The possibility that Frank Lampard will be the next looms ever larger after a 1-0 defeat at home to Wolves. Demoted in 1951, ever present in the top flight since 1954, Everton are now out of the bottom three only on goal difference. Wins for Watford and Leeds compounded an awful day for them.
For Lampard, it was a fourth straight defeat. For Everton, it made it just two wins in 20. They have been hovering perilously close to the drop zone for a while but now the gap has grown to the teams above them.
“The only thing that matters is to stay up,” Lampard said. “We have to have the absolute desire and fight to get out of this. It has been a long time that we haven’t been winning enough games and that doesn’t change overnight.” He detected improvement after a 5-0 thrashing by Spurs. “It wasn’t more worrying than Tottenham,” he insisted. “We lost against a good team in a tight match with 10 men for the last period.”
Yet it was a match that had looked more winnable and they lost. The side with the worst away record in the country had a still greater need for points at home. They got none against Wolves, whose reward was to jump ahead of Tottenham. They got booed off at the end.
Conor Coady’s goal separated the sides, and the celebrations from a Liverpool supporter and former Liverpool player were understandably emphatic, but the difference lay just as much in the class of Ruben Neves. “Ruben has the talent to be the top of the top,” said his manager Bruno Lage.
Everton felt outclassed.
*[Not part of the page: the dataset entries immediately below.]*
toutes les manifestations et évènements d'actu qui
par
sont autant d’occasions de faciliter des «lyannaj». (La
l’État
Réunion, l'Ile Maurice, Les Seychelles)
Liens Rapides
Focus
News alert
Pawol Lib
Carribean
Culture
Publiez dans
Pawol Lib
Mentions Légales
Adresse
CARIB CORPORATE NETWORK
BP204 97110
They ended up outnumbered. Jonjoe Kenny was sent off after collecting two bookings in swift succession. It was a sign Everton were falling apart. Lampard’s initial 3-4-3 formation was abandoned after they conceded.
His January signing Dele Alli was sadly hapless in his cameo. His initial bold decisions to drop Allan and Michael Keane did not meet with the vindication of victory. Instead, minus the ill Dominic Calvert-Lewin, they failed to score for a fourth successive league game and Lampard is unsure when last season’s top scorer will be available again.
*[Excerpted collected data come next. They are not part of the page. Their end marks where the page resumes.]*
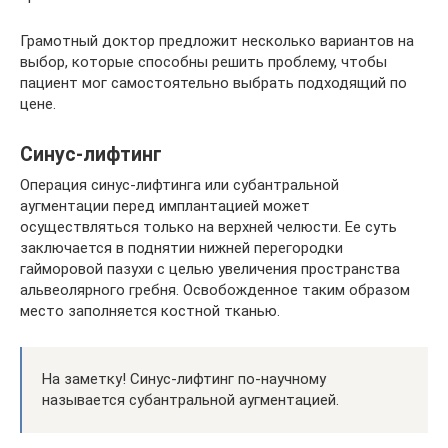
Грамотный доктор предложит несколько вариантов на
выбор, которые способны решить проблему, чтобы
пациент мог самостоятельно выбрать подходящий по
цене.
Синус-лифтинг
Операция синус-лифтинга или субантральной
аугментации перед имплантацией может
осуществляться только на верхней челюсти. Ее суть
заключается в поднятии нижней перегородки
гайморовой пазухи с целью увеличения пространства
альвеолярного гребня. Освобожденное таким образом
место заполняется костной тканью.
На заметку! Синус-лифтинг по-научному
называется субантральной аугментацией.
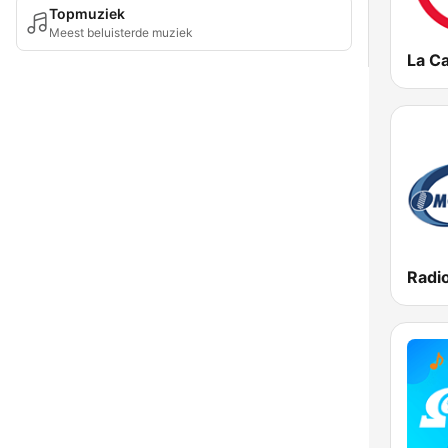
Topmuziek
Meest beluisterde muziek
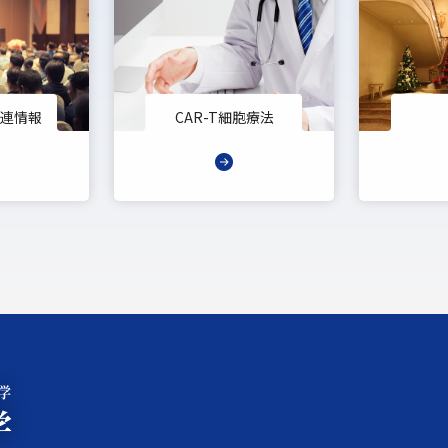
連情報
CAR-T細胞療法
Their best chance may have been the first. Vitalii Mykolenko’s ball over the top was met by the raiding Richarlison, who looked a more vibrant alternative to Calvert-Lewin. He drew a save from Jose Sa. Yet it set the tone: Sa was impressive, Richarlison looked Everton’s lone threat and, even when he flicked the post with a header, he was offside.
Wolves began cautiously, the stop-start nature of the first half a consequence of three stoppages when Hwang Hee-Chan went down, but stroked the ball around with superiority in the second. They struck when Neves whipped in a cross. Coady met it with a header that angled away from Jordan Pickford. “It was a magnificent goal,” Lage said. “Conor looks like a striker to score that.”
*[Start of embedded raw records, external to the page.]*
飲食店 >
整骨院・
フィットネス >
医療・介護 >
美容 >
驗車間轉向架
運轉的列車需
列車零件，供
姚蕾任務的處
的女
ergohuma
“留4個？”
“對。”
“The goal changed the whole feeling of the game and the stadium,” said Lampard.
Wolves looked much more assured with a lead. Raul Jimenez and Daniel Podence shot narrowly wide in quick succession. Pickford saved from Marcal after Neves strolled 40 yards forward without being halted.
“One of the best second halves we did,” added Lage. It left Lampard hoping for a transformative night against Newcastle on Thursday. “We have 12 games [remaining] and we are waiting for that moment when things turn in our favour,” he said.